At the end of our street, we saw moms walking with their kids and people walking their dogs.  Normalcy.  And that is why I questioned what it was I saw in the road – or thought I saw in the road.

While I was turning the car around, Dawn looked at me with a question mark over her head.

“I think I saw a snake”, I explained.  I did not got into any further detail for fear of looking like an idiot when our headlights illuminated a large twig or a rope.

But, sure as shit, when I pulled over next to the pond 50 yards from our house, there was a snake in the road.  It was not moving, so I assumed it was dead.  But I was also looking at it from about 8 feet away in dusk, so I turned the Passport around again to shine it with the headlights.

And then it started moving.

All five feet of it.

Since our neighborhood has all sorts of end-of-the-day foot traffic from the fitness minded, my first instinct was to run over it.  Then Dawn said, “Run it over!”  So I did.  The tires yelped “ka-thunk”, PETA planned a protest, and backyard ministers winced.  But I was just looking out for the neighbors and their pets, so even my eco-friendly mind was nonplussed.  However, I wanted to make sure the job got done so I quickly turned around…

… and saw nothing.

Not even a hint that the five foot long behemoth had even been there.

And that is when Dawn turned to me and asked – ok, told – me to roll up my window.  Suddenly, life lessons from her childhood were reinforcing themselves into her mind.  Namely, how her dad had always told her to NEVER run over a snake because it will strike the vehicle and latch on for dear life.  It was then that I knew I was driving around a lethal weapon in my undercarriage, and I am not talking about Taco Bell flatulence.

She told me it was some sort of diamondback.  Hell, I saw the skin markings myself, but I also saw no rattle on the end.  So for all I know it could have been Randy Johnson.  Or Doug Davis.  (I was praying for Doug Davis.)

Visions of forked tongues through air conditioning vents and scaly creatures roaming the floor boards filled my head – not mention creeping the shit out of me.  What were we going to do?  We felt trapped in our own Honda, afraid to exit for fear of bites.  Irrational as it may seem now, it was the gospel then.

So I did the only thing that I could think of at the time.  I drove down another street in our neighborhood that two of my co-workers live on.  Why?  I don’t know.  Maybe I thought either of them might see a lifeless body hanging from underneath the car (hissing the words “I know what you did last summer”).  Or perhaps they could run interference for us, amusing the death-grip snake while Dawn and I ran our happy asses home.  “Hey, look, snake!  Free cats!”

But, alas, neither of them were outside so it was time to formulate Plan B.

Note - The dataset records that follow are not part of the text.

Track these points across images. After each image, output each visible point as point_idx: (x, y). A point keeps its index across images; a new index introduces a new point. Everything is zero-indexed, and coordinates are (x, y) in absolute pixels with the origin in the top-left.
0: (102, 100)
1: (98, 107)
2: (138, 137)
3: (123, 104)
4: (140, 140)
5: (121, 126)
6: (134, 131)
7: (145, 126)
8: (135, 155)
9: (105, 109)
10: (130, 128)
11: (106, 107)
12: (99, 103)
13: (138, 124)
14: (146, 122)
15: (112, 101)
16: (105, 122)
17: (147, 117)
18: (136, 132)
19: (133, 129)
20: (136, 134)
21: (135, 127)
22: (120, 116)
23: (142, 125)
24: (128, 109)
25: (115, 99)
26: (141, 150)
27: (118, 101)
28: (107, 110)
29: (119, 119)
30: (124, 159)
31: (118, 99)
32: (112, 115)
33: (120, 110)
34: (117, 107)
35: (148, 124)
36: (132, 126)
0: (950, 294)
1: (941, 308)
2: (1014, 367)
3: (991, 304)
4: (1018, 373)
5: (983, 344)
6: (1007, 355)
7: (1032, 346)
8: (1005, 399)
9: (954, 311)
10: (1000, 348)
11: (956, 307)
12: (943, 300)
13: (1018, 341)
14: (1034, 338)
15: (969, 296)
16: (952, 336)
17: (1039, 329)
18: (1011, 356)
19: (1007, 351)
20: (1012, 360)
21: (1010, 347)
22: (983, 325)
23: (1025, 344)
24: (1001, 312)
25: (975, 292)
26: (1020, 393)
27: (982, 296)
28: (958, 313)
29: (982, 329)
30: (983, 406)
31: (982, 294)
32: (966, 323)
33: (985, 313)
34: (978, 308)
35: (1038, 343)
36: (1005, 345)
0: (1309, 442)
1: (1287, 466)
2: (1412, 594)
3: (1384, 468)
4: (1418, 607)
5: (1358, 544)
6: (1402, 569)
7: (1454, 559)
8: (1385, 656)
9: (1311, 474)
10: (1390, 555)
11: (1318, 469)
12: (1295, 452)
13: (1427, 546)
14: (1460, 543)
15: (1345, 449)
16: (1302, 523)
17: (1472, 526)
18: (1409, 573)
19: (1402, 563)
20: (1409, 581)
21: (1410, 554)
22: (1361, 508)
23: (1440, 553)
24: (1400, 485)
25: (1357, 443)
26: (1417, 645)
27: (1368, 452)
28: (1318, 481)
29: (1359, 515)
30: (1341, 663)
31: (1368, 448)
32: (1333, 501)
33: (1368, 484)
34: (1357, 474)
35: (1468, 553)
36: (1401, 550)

Plan B turned out to be running our car through the automated carwash (using the cycle with undercarriage wash) and hoping that the snake would either sink its lifeless body into the drainage area (best case scenario) or slink away laughingly due to all the suds and water.

Neither of those happened, but the Passport looks freaking awesome!

It was kind of scary when the car was covered in foam, making a peek through the windows impossible, and the blowers of the wash turned on giving the entire scene a cheap, B-movie horror flick feel, complete with cheesy soundtrack…

By then, I had exhausted all our options.  We had to get home, no question.

After parking in the driveway (there was NO WAY that I was pulling this transporter of death into the garage), I talked Dawn into exiting first.  My thought process was that I could make it to help quicker since I was behind the wheel, while she would have to climb over my poison-stricken body, kicking me to the side while “Every Rose Has Its Thorns” played in her head, should something wicked happen to me.

But once we were safely inside, I returned to the car with a flashlight.  I figured that if anything happened, I could always play cop and ask the snake for its license and insurance.  However, after sweeping the underside of the Passport with the beam, I determined that there was no danger present.  I then told the little kid from next door that he could get out from under the car – and give me back my flashlight.